Hicks then moved to second after junior catcher Franco Valdes grounded into a fielder’s choice to score another run, and sophomore left fielder John Barr smacked a two-out line drive to right to score Hicks for the final run of the inning.

The Cavaliers followed with 10 runs combined in the fourth, fifth and sixth innings, but it was the three-run second that was the springboard for the rest of the night.

“Once we got through the lineup once and started to figure [Gilmartin] out a little bit, we were able to get a few knocks in and some scoring opportunities, and drive some guys home,” O’Connor said.

The Cavaliers also managed to hit two homeruns — both two-run shots — as Grovatt hit his third of the year in the fifth inning and Hicks followed with his third of the season in the sixth.

With the two long balls, the Cavaliers added to their vastly augmented power numbers.

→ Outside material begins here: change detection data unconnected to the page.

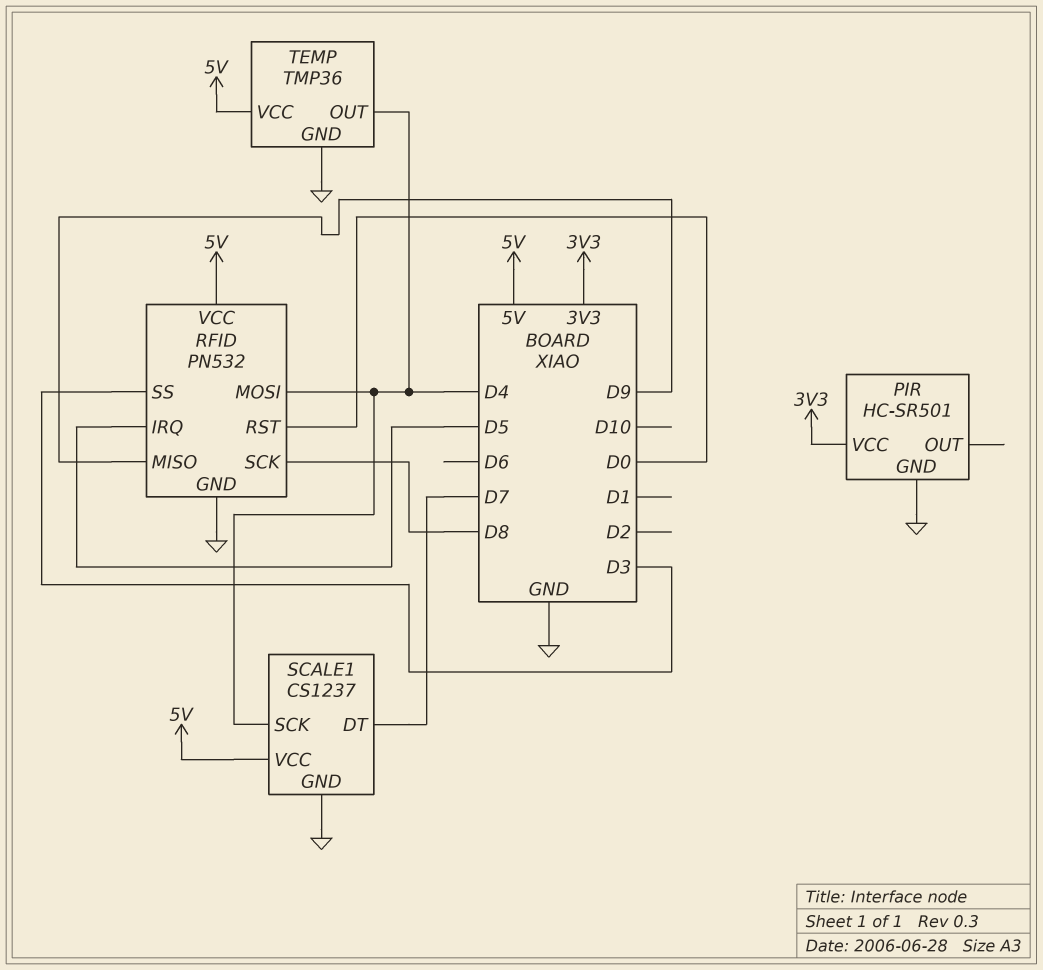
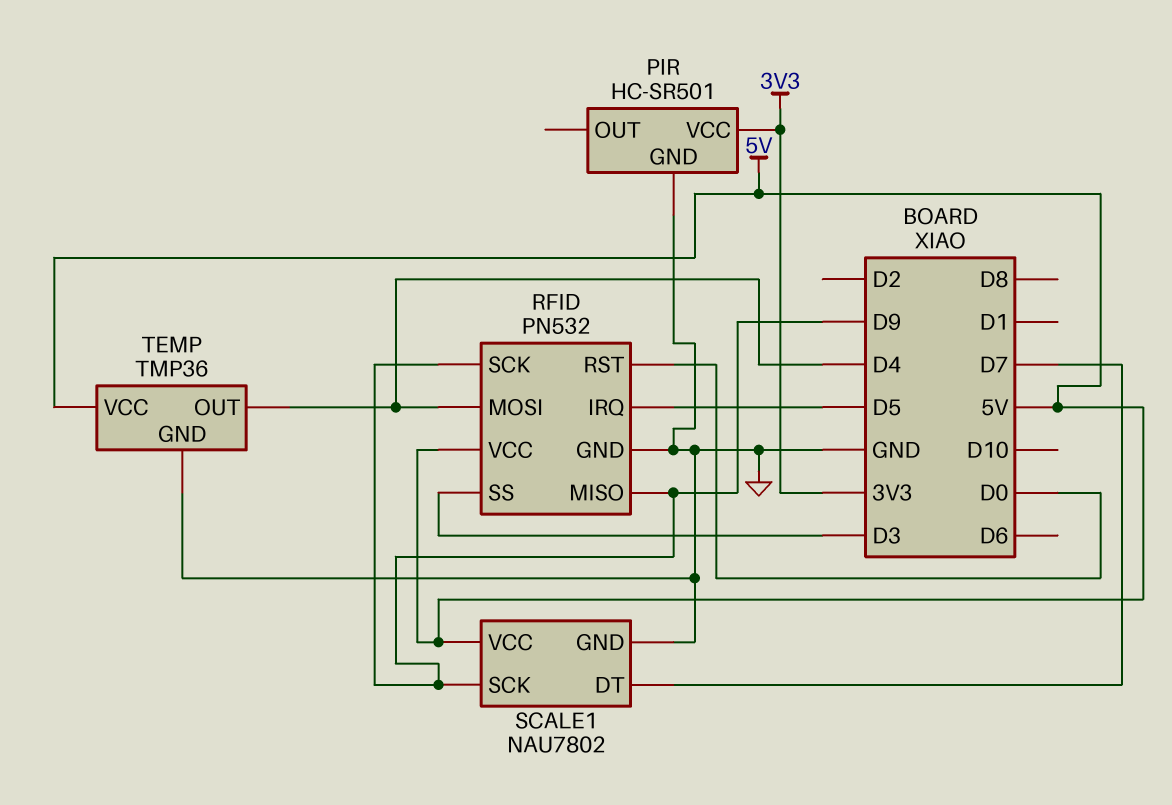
RFID pin SCK: D8 -> D9
SCALE1: CS1237 -> NAU7802
SCALE1 pin SCK: D4 -> D9

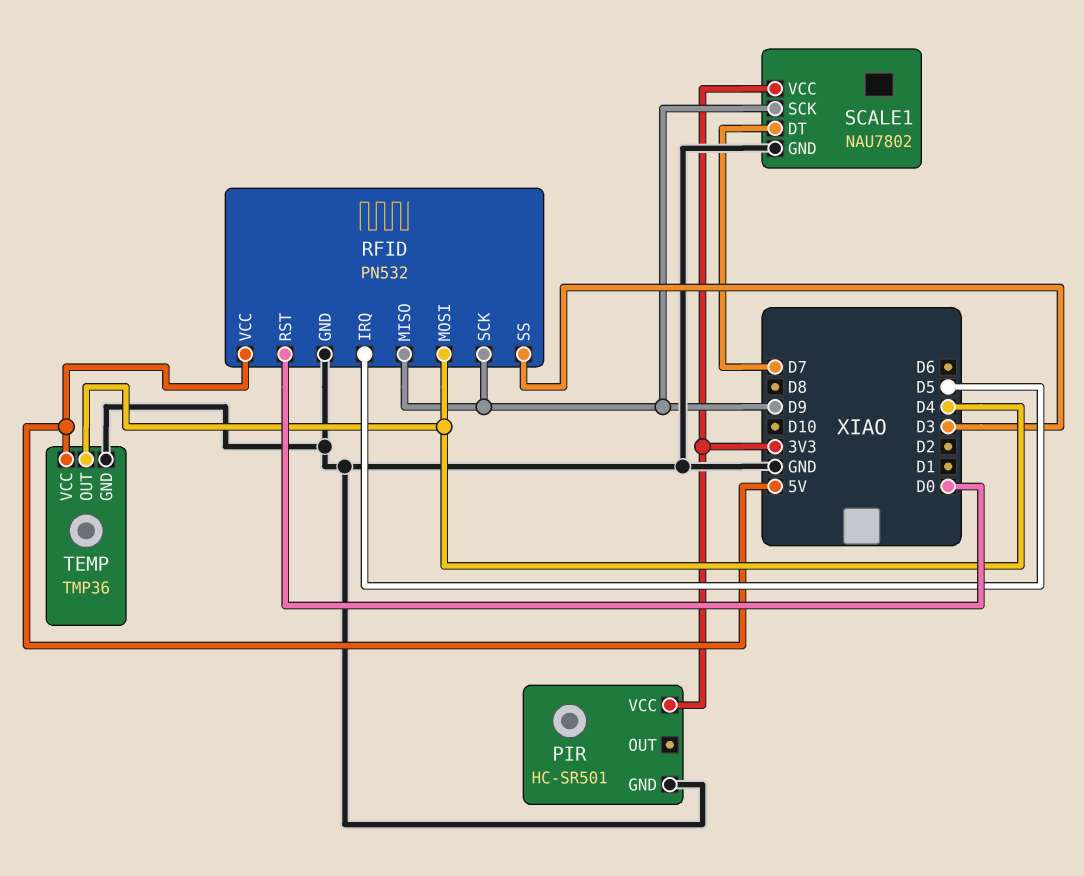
SCALE1 pin VCC: 5V -> 3V3

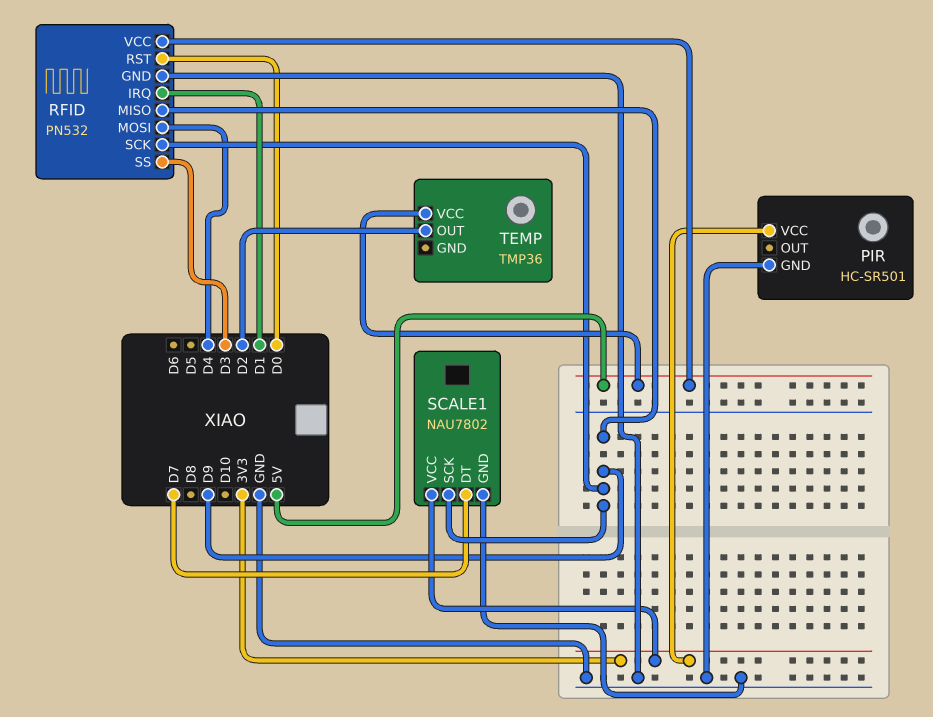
RFID pin IRQ: D5 -> D1
TEMP pin GND: GND -> none
TEMP pin OUT: D4 -> D2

Virginia already has 17 homeruns this season, after knocking just 25 out of the park in last year’s 61-game season.

What O’Connor is most pleased about, however, is that his team has remained eager to put runners on and advance them in any way possible, in what he has referred to as an “opportunistic offense.”

“The thing I really like about our offensive ballclub is that we still haven’t lost what we do well too, and that’s steal bases and put pressure on the other team,” O’Connor said. “We need to continue to play that style of offense, and also knowing that we can also step up and hit a three-run homerun when we need to, too.”

Gilmartin got his first loss of the season, giving up four earned runs on six hits in four-plus innings after entering the evening with a 3-0 record and a 2.31 ERA. Poor fielding didn’t help the Seminoles’ cause, as they committed five errors.

“I think defensively, that’s very uncharacteristic of Florida State,” O’Connor said. “It being 35, 38 degrees might have something to do with it.”

The lopsided loss to Virginia will not help Florida State in the national rankings, as the team continued one of the worst starts in program history. This is the second straight conference series loss for the Seminoles, who dropped two of three games to then-unranked Boston College in Tallahassee the previous weekend — their first opening ACC series loss in school history. These struggles also have occurred in the context of a dark time for Florida State athletics, as baseball was among 10 sports found to have committed academic violations, resulting in a four-year probationary period for the athletics department, according to a report released by the NCAA March 6.

Virginia, meanwhile, will look to continue rolling against Marshall Tuesday and Canisius Wednesday at Davenport Field.